Зеленицын совсем растерялся.

— Пропустите, пропустите… — еле шевелил он серыми губами.

Но солдат оказался не из податливых, напирал на начальника все упрямее:

— Ты почему красный флак не вывешиваешь, а в руке жмешь? Небось, царский запас прячешь? Сейчас же разворачивай красный флак!

— Что вы, что? — забормотал смертельно напуганный Зеленицын. — Я не могу. Флаг этот — служебный, только для сигнала.

— А-а… для сигнала! Вот и сигнализируй на всю Расею — революци-я!

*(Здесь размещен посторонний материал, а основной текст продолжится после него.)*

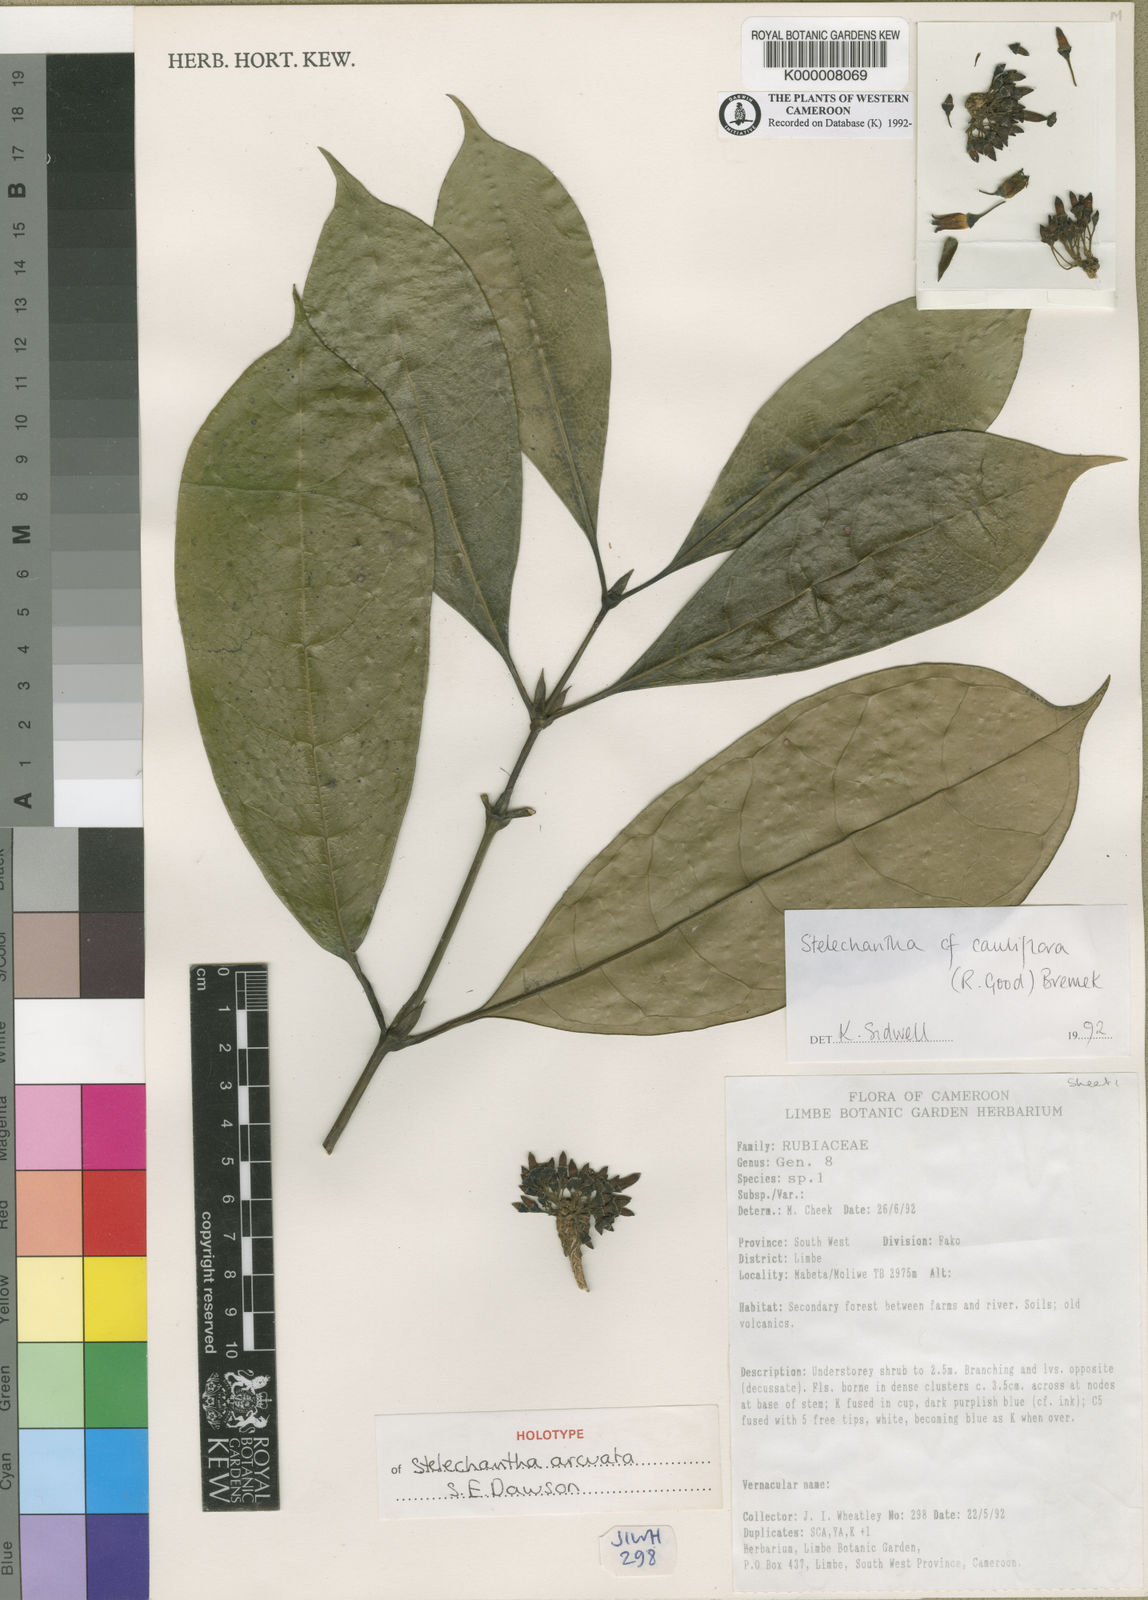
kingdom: Plantae
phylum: Tracheophyta
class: Magnoliopsida
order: Gentianales
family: Rubiaceae
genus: Pauridiantha
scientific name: Pauridiantha arcuata
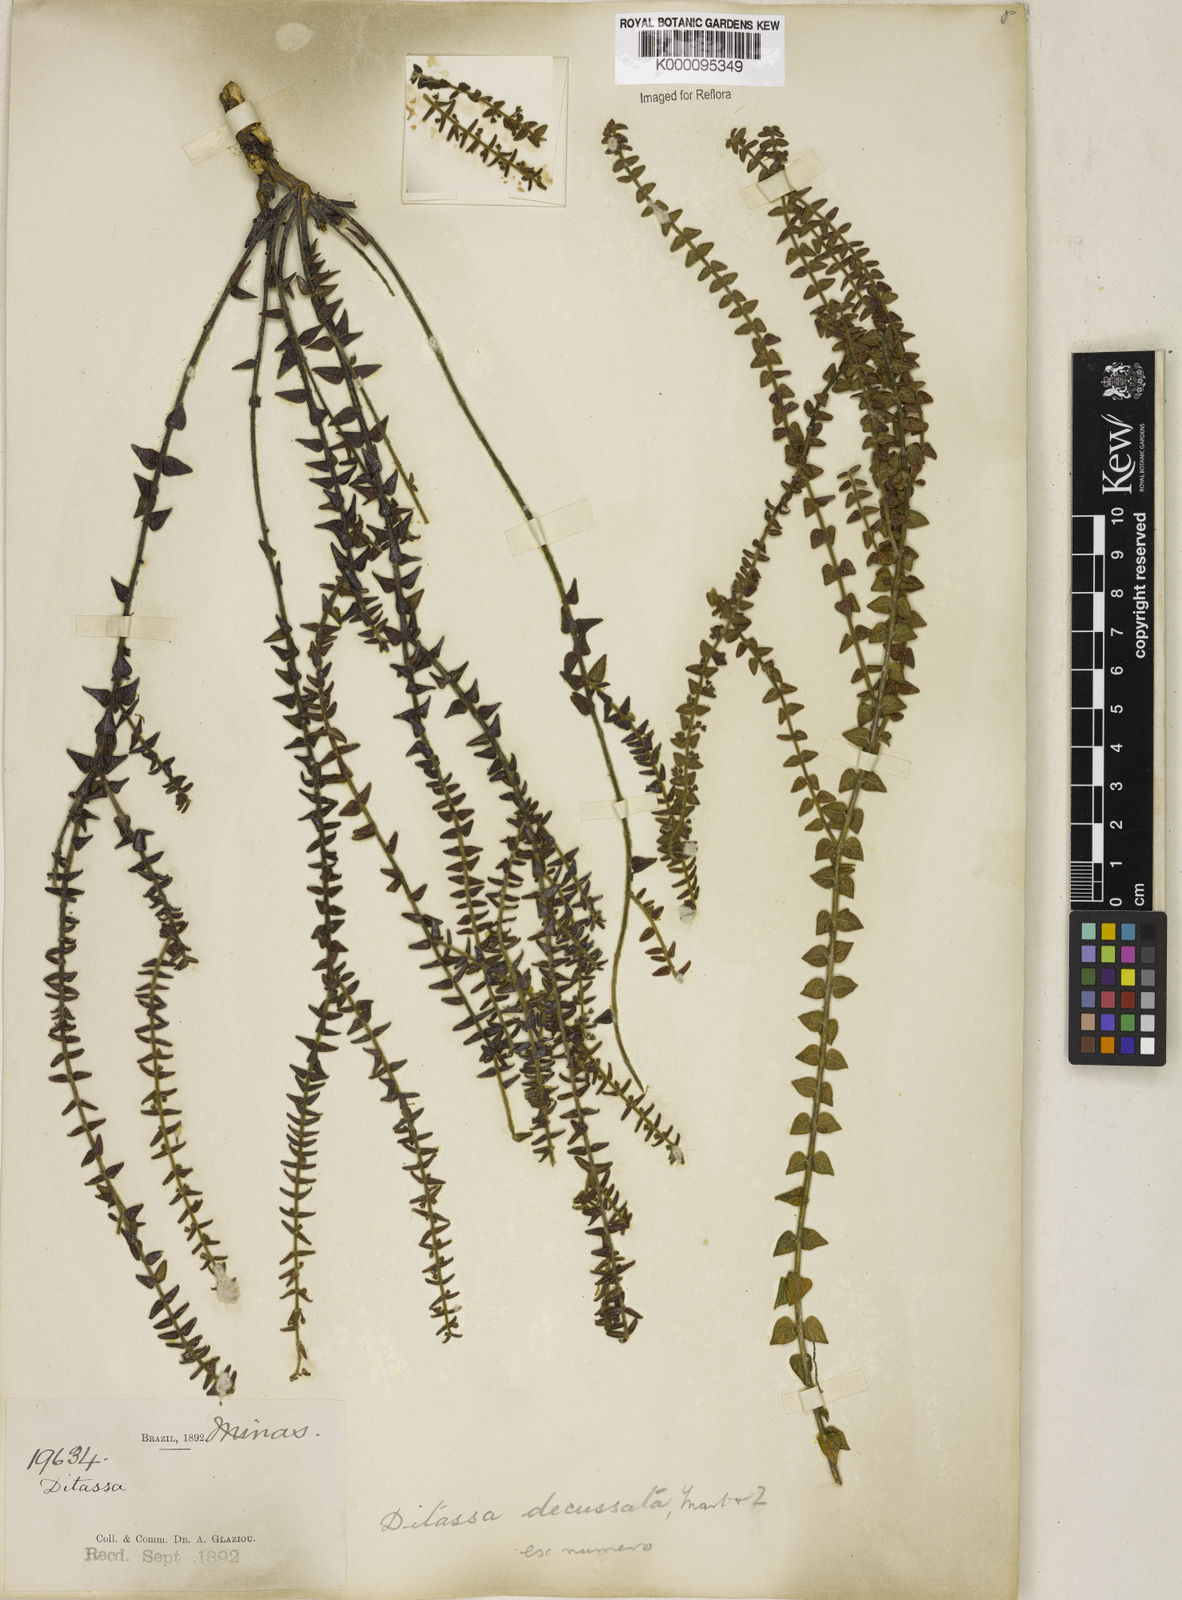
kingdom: Plantae
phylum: Tracheophyta
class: Magnoliopsida
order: Gentianales
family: Apocynaceae
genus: Minaria
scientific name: Minaria decussata
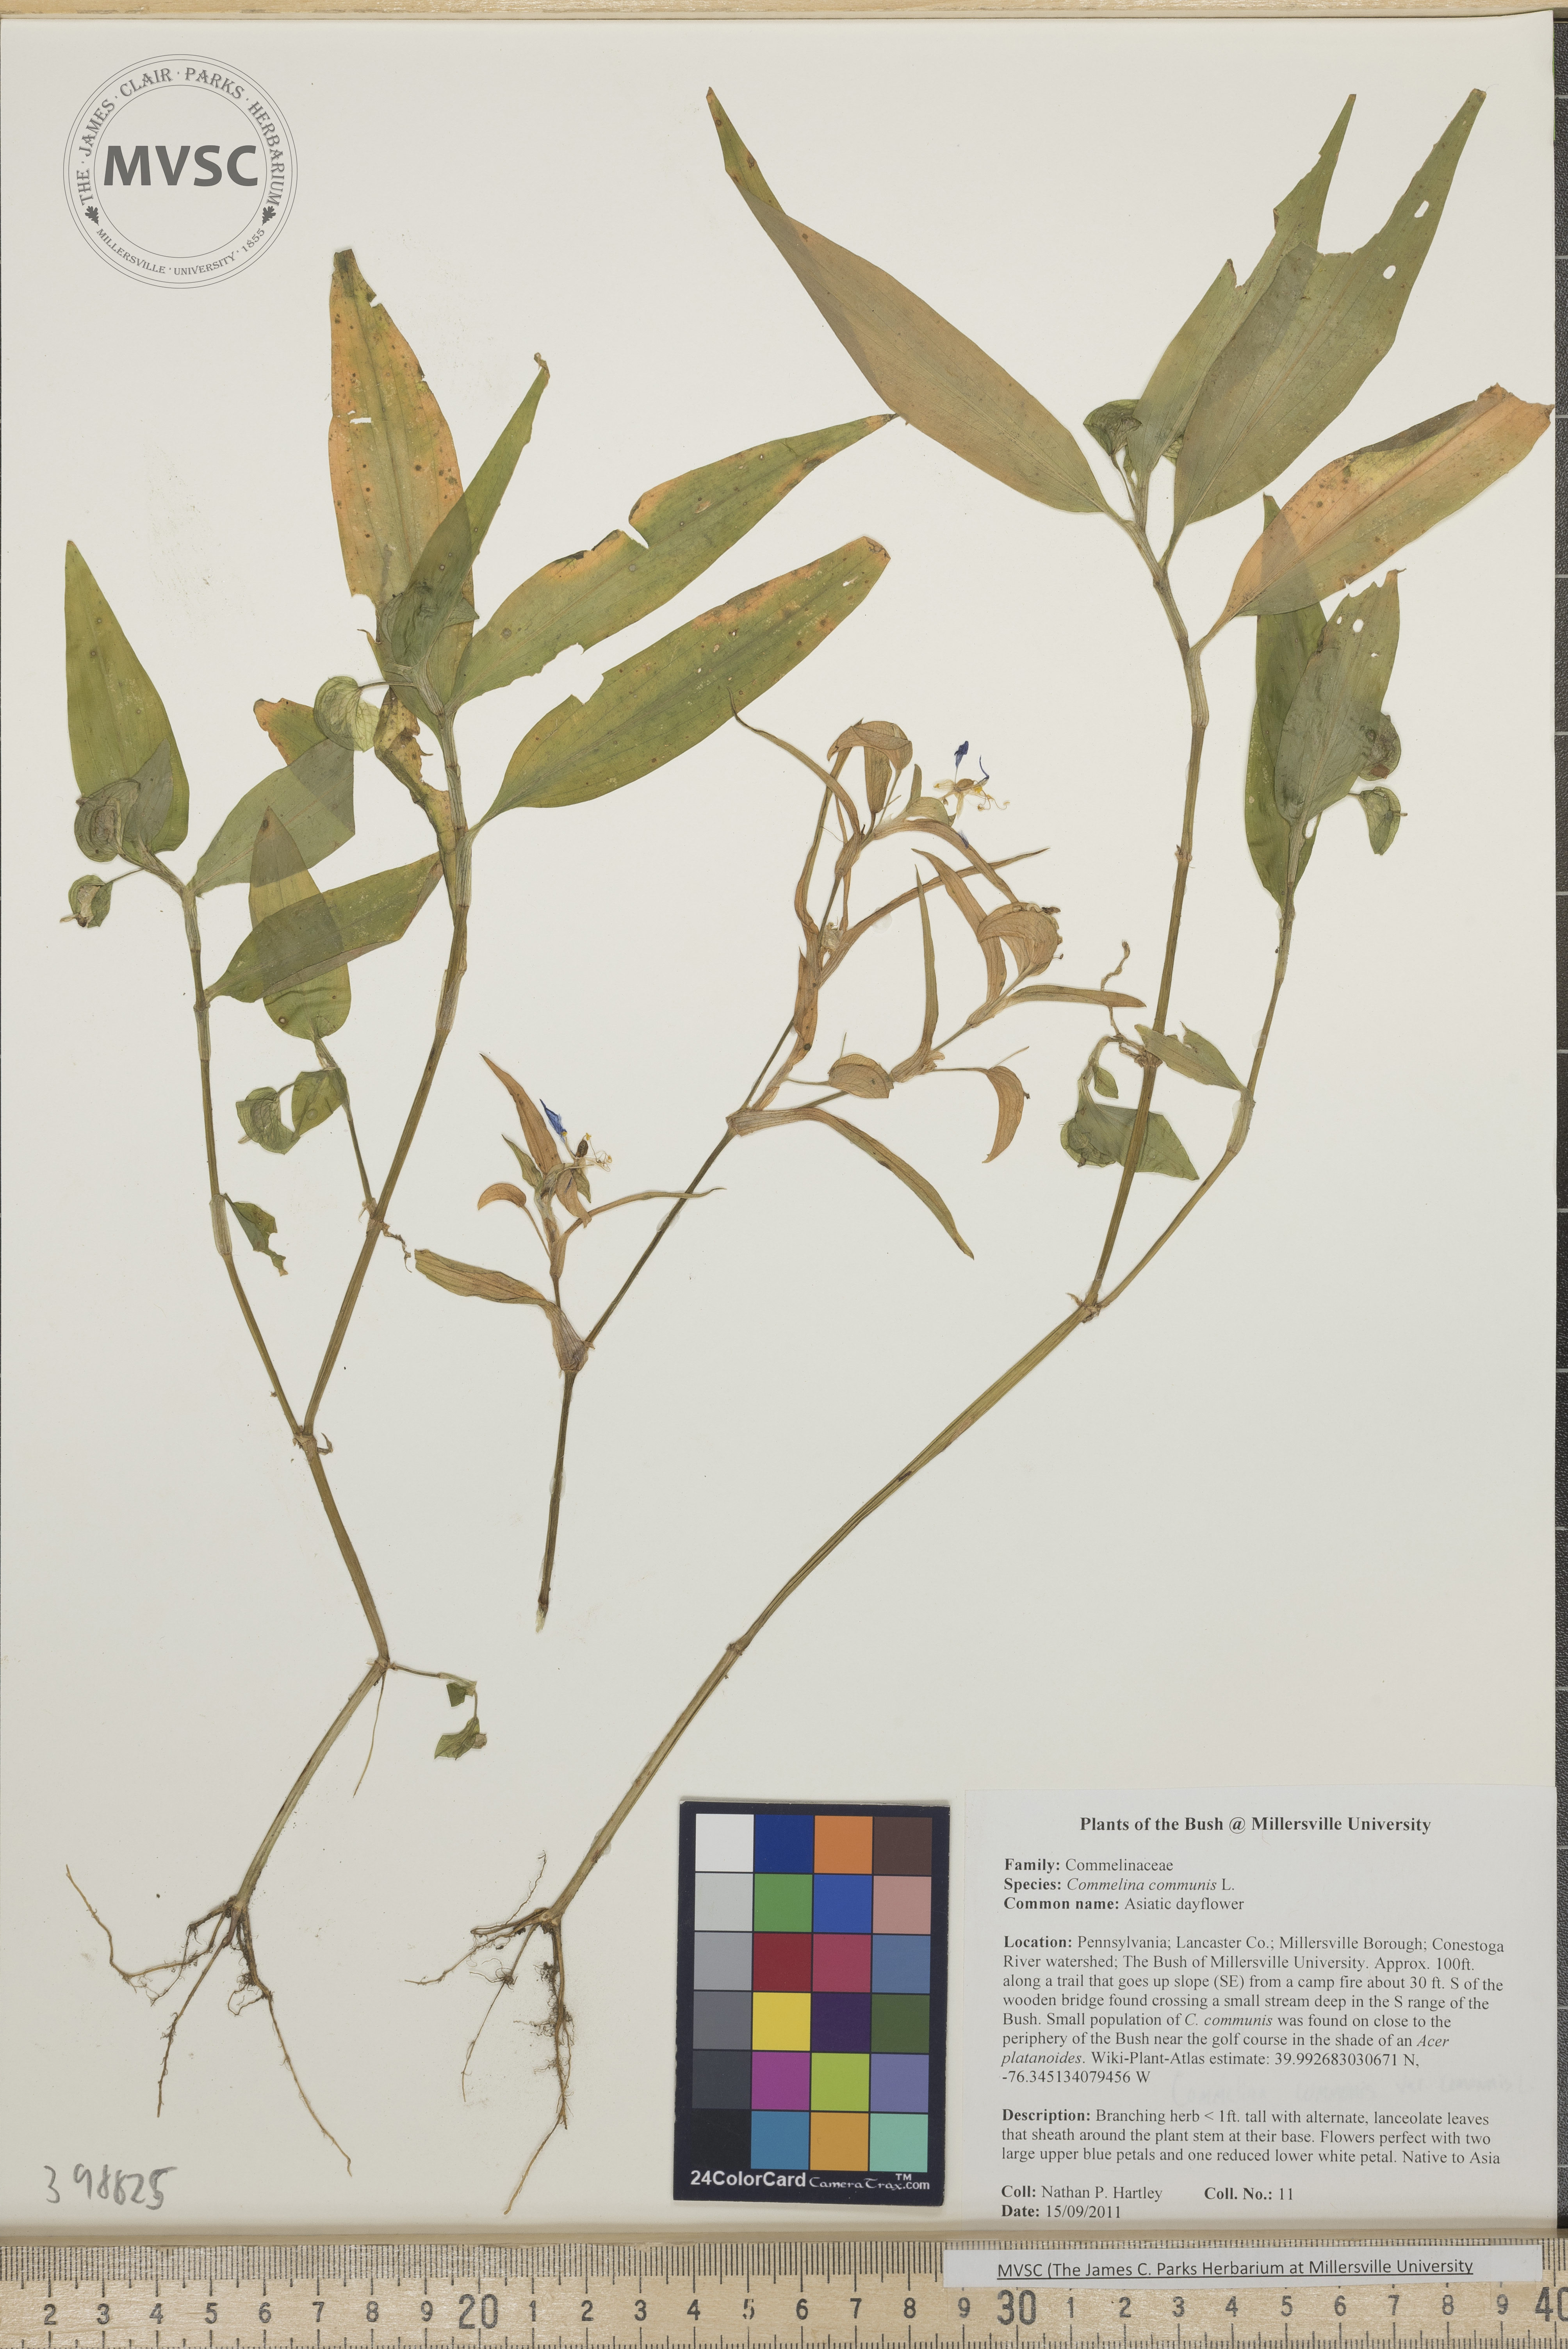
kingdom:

Шутил или нарочно куражился бородатый солдат — но конца этому разговору не предвиделось. Его поддерживали гиканьем и смехом товарищи, и неизвестно, чем бы эта агитация кончилась, если бы на перроне вдруг не заголосила труба, играя «сбор». Солдатская орава, звякая котелками, хлынула из служебного помещения на платформу. Зеленицын наконец выбежал на перрон.

Пронзительный зов трубы, крики «Даешь!», «По вагонам!» смешались в беспорядочный гвалт. Солдаты разбежались по местам, послышался свисток главного кондуктора, где-то впереди взвыла старая, расхлябанная «щука» — паровоз серии Щ, залязгали буфера, и эшелон медленно тронулся.